PhD Defence Katharina Badenhausen


In her dissertation, IoT – Inducing Organizational Transformation?, Katharina Badenhausen dove into coordination and communication between firms in a supply chain. She focused on how firms can adopt new software-based systems to provide companies with the opportunity to improve how they govern, coordinate, and execute intra- and interorganisational process.

Katharina successfully defended her dissertation on Thursday, 8 December 2022. Her supervisors were Prof. Rob Zuidwijk (RSM), and Dr M. (Merieke) Stevens (RSM). The members of her Doctoral Committee were Dr Bart Vanneste (UCL), Prof. Miriam Wilhelm (WU)Prof. Daan Stam (RSM), Prof. John Paul MacDuffie (Wharton), and Prof. Vareska van de Vrande (RSM)

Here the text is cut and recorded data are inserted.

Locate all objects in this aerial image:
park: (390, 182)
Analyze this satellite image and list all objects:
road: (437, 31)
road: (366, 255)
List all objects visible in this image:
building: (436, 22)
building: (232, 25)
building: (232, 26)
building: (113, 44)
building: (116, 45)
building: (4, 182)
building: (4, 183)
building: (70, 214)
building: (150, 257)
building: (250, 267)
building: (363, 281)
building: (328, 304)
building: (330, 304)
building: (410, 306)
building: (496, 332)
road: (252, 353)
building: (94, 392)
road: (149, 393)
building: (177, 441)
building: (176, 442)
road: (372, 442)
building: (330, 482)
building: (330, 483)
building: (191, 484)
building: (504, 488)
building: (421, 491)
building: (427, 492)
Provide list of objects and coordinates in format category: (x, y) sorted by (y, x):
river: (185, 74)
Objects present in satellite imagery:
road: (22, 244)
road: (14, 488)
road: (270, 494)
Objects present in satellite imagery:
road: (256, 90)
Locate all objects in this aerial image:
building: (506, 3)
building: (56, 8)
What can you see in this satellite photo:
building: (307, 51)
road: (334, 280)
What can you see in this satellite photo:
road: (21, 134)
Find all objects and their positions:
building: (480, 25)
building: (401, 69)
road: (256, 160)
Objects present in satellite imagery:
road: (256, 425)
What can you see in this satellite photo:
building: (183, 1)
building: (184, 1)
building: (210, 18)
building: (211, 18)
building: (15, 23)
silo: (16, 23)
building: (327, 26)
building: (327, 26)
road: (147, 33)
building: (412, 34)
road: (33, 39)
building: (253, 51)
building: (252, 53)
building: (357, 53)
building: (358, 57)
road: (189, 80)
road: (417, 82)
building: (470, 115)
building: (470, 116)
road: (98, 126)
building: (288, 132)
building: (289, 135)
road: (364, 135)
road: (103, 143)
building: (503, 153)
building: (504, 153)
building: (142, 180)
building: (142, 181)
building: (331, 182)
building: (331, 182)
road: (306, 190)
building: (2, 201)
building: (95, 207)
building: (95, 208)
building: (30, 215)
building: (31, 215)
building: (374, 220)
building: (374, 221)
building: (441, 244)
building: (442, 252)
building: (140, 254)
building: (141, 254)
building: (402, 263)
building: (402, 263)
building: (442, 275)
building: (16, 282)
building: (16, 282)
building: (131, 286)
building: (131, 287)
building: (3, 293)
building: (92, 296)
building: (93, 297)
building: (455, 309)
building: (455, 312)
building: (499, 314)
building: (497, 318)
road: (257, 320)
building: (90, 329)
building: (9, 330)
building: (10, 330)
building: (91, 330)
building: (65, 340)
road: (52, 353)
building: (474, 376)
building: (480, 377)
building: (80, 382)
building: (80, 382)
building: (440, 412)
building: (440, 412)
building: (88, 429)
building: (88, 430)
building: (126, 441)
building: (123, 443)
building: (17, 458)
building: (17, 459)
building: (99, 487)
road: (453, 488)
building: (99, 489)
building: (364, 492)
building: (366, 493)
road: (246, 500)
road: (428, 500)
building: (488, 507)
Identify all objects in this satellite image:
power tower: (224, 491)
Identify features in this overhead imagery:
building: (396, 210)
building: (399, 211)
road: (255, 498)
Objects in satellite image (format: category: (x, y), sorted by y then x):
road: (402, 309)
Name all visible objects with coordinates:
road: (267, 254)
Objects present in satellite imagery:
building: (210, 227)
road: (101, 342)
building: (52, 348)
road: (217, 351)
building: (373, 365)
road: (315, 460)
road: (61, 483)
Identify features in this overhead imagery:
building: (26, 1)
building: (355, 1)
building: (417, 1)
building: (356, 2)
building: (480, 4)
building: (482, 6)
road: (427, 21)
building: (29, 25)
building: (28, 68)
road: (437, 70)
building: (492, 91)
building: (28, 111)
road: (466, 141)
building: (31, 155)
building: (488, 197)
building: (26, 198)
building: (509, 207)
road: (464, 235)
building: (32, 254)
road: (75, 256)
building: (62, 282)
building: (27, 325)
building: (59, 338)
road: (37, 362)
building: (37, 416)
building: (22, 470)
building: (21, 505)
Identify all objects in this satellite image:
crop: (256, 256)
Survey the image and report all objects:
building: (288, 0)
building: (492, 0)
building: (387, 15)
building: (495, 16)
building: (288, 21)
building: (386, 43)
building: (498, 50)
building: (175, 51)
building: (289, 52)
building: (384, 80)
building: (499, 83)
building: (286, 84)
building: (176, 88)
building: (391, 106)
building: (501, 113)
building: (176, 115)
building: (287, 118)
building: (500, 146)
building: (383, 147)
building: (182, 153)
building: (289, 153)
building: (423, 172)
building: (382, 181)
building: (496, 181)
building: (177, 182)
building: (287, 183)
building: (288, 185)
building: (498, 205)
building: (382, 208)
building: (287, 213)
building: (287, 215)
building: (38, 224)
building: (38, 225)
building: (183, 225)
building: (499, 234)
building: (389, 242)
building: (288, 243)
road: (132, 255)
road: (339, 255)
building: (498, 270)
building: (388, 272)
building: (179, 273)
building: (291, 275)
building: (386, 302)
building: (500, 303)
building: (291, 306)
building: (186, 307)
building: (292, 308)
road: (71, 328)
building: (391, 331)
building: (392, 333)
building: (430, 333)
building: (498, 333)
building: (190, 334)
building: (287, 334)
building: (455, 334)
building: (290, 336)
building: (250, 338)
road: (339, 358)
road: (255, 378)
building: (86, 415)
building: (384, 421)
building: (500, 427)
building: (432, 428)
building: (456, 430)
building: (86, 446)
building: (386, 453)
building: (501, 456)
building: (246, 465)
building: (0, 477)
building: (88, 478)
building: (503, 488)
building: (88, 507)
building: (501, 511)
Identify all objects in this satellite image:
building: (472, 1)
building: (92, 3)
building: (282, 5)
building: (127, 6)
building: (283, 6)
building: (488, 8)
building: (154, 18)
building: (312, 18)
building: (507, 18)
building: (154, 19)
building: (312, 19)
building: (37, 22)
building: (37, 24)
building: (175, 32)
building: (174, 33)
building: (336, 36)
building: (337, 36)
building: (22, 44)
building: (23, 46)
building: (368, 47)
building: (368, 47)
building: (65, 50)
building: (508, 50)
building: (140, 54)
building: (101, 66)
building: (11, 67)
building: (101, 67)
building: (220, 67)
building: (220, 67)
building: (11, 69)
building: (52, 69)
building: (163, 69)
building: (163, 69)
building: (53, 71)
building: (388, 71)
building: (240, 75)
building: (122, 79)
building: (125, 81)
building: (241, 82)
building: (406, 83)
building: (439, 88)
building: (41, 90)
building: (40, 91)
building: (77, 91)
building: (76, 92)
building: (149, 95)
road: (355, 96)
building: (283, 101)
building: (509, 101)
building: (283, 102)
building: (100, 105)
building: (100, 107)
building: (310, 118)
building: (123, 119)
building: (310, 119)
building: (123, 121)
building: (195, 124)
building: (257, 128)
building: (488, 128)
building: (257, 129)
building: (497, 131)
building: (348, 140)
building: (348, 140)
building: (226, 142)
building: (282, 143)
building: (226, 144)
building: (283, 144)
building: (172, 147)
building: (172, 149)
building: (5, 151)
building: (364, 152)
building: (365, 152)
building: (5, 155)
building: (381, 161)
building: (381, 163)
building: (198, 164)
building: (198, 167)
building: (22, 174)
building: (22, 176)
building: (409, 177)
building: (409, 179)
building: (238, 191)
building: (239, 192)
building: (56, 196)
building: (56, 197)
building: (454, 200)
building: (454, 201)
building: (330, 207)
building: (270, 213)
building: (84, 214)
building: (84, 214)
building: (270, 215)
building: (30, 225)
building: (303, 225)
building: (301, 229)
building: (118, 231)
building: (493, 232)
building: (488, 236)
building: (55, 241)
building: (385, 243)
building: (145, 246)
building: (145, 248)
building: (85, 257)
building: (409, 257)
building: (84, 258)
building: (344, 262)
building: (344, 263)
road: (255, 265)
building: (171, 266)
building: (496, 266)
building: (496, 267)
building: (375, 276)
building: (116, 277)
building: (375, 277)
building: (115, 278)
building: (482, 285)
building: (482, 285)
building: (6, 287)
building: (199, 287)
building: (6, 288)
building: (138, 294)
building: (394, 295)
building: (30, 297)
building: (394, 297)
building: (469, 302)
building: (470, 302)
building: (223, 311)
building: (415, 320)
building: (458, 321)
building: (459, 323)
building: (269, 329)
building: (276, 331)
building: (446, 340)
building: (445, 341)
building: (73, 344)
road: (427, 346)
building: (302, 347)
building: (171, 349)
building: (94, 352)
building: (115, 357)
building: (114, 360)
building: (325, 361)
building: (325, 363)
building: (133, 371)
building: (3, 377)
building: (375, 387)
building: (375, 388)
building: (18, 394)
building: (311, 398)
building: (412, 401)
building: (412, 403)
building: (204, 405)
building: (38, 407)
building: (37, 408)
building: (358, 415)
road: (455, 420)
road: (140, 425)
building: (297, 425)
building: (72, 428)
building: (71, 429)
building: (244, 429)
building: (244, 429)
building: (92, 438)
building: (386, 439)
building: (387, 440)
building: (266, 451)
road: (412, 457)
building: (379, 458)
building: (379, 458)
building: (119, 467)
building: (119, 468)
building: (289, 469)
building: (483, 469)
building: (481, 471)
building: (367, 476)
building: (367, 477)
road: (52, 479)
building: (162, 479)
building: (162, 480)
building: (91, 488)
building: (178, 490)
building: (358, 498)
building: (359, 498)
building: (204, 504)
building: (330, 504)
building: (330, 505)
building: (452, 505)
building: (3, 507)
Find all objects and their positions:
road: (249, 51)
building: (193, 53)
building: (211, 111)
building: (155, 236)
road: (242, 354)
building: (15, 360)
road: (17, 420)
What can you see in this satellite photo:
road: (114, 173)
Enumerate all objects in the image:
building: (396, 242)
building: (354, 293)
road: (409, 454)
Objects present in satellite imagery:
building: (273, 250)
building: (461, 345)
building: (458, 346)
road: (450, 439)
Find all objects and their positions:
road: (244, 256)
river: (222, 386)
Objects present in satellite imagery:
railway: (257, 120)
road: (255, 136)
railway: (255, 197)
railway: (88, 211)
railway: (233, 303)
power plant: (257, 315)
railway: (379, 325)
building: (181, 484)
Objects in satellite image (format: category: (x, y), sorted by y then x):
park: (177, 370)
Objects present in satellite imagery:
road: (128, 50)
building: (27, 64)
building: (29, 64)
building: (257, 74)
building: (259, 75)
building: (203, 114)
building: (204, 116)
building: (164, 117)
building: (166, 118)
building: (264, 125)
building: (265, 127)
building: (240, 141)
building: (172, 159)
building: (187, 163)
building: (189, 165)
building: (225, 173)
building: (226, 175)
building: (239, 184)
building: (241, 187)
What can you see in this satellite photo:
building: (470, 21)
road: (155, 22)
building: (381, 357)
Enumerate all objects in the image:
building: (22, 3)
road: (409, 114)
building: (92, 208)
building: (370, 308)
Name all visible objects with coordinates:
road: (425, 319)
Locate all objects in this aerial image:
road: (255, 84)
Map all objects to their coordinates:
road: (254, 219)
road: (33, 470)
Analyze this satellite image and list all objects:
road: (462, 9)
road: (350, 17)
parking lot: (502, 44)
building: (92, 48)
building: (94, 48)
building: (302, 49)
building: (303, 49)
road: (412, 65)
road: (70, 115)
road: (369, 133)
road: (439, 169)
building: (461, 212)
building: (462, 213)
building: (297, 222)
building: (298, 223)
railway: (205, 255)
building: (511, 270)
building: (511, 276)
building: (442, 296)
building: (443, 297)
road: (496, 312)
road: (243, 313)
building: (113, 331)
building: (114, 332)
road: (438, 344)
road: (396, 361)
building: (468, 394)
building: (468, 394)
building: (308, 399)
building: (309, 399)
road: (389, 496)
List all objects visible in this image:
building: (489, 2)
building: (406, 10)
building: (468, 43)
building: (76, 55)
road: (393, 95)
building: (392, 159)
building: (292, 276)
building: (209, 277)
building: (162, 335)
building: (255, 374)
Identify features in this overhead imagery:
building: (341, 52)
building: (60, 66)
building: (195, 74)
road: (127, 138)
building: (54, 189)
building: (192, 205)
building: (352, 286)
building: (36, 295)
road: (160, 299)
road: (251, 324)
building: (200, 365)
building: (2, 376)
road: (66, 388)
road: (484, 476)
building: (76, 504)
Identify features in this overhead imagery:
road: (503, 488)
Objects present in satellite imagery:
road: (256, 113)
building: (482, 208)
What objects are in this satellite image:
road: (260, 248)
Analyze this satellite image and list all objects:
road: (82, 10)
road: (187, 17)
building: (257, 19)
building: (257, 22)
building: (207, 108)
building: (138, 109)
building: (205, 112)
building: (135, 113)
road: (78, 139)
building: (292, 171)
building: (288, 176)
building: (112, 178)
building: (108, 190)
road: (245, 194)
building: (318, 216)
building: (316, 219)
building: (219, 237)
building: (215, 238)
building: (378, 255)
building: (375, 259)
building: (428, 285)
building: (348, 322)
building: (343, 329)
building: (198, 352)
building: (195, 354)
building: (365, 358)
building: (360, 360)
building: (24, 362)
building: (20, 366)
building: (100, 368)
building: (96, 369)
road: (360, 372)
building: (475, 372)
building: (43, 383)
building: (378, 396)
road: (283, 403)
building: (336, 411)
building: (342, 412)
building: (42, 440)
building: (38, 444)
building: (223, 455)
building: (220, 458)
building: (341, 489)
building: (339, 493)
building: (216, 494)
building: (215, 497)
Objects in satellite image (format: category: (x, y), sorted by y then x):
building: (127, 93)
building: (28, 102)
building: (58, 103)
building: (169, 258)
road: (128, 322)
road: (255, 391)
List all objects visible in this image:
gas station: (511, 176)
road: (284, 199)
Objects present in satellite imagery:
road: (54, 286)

About Katharina Badenhausen

Katharina Badenhausen was born in Tübingen, Germany on 17 May 1993. She studied Communication Studies and Political Science at the University of Erfurt in Germany. She then moved to Vancouver where she completed a Diploma in International Business. Intrigued by the intricacies of international business, Katharina subsequently pursued a double degree in CEMS Master's in International Management and Master of Management at the University of Sydney (USYD), Rotterdam School of Management (RSM), and National University of Singapore (NUS). In 2017, Katharina joined the department of Technology and Operations Management at the Rotterdam School of Management (RSM), Erasmus University, under the supervision of Prof. Rob Zuidwijk and Dr. Merieke Stevens. Katharina's research is motivated by her keen interest in the automotive industry, new technologies, and organizational change. Her research revolves around organizational learning in the context of disruptive technologies. She presented her work at several international conferences, including the POMS Conference in Washington D.C., and the PVMI Researcher's Meeting in Tokyo. Katharina now works at Mercedes-Benz Group AG.

Thesis Abstract

Coordination within and between firms is as important as ever as supply chain complexity continues to increase. The Internet of Things (IoT) has provided firms with new opportunities to govern coordination, improve intra- and interorganizational processes, and make the hitherto unknown known. Many firms jumped on the bandwagon but some underestimated the transformative impact of a technology that altered the interface, i.e., the foundation of components and the interaction between them. This dissertation explores how firms, that have previously focused on the development of hardware-based mechanical systems, can learn about unknown software-based systems, as well as learn with them. In the first study, we link the ease of knowledge absorption with the product architecture of the industry's former dominant design, arguing that an integral product architecture facilitates knowledge absorption under a dominant design but impedes it when the dominant design shifts. In the second study, we establish IoT-enabled monitoring between a buyer and a supplier as a substitute-in-use for trust governance and complement for contractual governance. We more specifically differentiate between high-capability and low-capability suppliers and demonstrate that IoT-enabled monitoring induces supplier effort for both, but triggers more sensitive reactions of high-capability suppliers. With the third study, we introduce intentional imitation of start-up practices as an appropriate measure to address change. Together, we provide three accounts of how firms can manage the transformation and overcome the challenges associated with IoT.